» **What you need to do**: So that nothing is lost, restate each entry exactly as supplied.

┄┄┄┄┄┄┄┄┄┄

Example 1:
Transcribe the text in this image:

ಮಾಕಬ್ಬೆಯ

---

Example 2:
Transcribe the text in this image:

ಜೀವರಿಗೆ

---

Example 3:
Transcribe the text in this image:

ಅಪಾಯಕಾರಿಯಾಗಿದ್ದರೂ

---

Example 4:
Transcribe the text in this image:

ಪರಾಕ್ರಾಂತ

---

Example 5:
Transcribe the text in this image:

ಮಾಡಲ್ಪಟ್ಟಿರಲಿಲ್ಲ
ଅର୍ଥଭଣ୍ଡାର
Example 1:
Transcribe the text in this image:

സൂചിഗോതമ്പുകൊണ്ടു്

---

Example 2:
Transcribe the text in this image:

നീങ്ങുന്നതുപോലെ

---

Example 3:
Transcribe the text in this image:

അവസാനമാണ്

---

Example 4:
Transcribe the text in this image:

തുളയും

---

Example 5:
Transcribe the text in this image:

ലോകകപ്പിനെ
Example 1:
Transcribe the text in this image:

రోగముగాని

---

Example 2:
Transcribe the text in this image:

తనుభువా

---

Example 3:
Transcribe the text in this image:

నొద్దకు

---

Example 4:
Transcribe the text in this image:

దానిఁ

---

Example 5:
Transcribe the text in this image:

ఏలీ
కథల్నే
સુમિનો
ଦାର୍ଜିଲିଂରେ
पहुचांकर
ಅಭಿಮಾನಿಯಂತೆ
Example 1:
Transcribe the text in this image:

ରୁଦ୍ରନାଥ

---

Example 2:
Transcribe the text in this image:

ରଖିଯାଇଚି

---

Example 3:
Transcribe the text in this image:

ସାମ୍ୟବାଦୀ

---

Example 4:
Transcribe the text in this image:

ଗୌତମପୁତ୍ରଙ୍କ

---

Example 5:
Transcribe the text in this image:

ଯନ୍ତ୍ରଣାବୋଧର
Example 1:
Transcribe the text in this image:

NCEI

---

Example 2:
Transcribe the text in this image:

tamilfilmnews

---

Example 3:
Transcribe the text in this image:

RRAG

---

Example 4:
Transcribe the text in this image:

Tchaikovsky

┄┄┄┄┄┄┄┄┄┄

» **Written solution**:
Example 1:
Transcribe the text in this image:

ಮಾಕಬ್ಬೆಯ

---

Example 2:
Transcribe the text in this image:

ಜೀವರಿಗೆ

---

Example 3:
Transcribe the text in this image:

ಅಪಾಯಕಾರಿಯಾಗಿದ್ದರೂ

---

Example 4:
Transcribe the text in this image:

ಪರಾಕ್ರಾಂತ

---

Example 5:
Transcribe the text in this image:

ಮಾಡಲ್ಪಟ್ಟಿರಲಿಲ್ಲ
ଅର୍ଥଭଣ୍ଡାର
Example 1:
Transcribe the text in this image:

സൂചിഗോതമ്പുകൊണ്ടു്

---

Example 2:
Transcribe the text in this image:

നീങ്ങുന്നതുപോലെ

---

Example 3:
Transcribe the text in this image:

അവസാനമാണ്

---

Example 4:
Transcribe the text in this image:

തുളയും

---

Example 5:
Transcribe the text in this image:

ലോകകപ്പിനെ
Example 1:
Transcribe the text in this image:

రోగముగాని

---

Example 2:
Transcribe the text in this image:

తనుభువా

---

Example 3:
Transcribe the text in this image:

నొద్దకు

---

Example 4:
Transcribe the text in this image:

దానిఁ

---

Example 5:
Transcribe the text in this image:

ఏలీ
కథల్నే
સુમિનો
ଦାର୍ଜିଲିଂରେ
पहुचांकर
ಅಭಿಮಾನಿಯಂತೆ
Example 1:
Transcribe the text in this image:

ରୁଦ୍ରନାଥ

---

Example 2:
Transcribe the text in this image:

ରଖିଯାଇଚି

---

Example 3:
Transcribe the text in this image:

ସାମ୍ୟବାଦୀ

---

Example 4:
Transcribe the text in this image:

ଗୌତମପୁତ୍ରଙ୍କ

---

Example 5:
Transcribe the text in this image:

ଯନ୍ତ୍ରଣାବୋଧର
Example 1:
Transcribe the text in this image:

NCEI

---

Example 2:
Transcribe the text in this image:

tamilfilmnews

---

Example 3:
Transcribe the text in this image:

RRAG

---

Example 4:
Transcribe the text in this image:

Tchaikovsky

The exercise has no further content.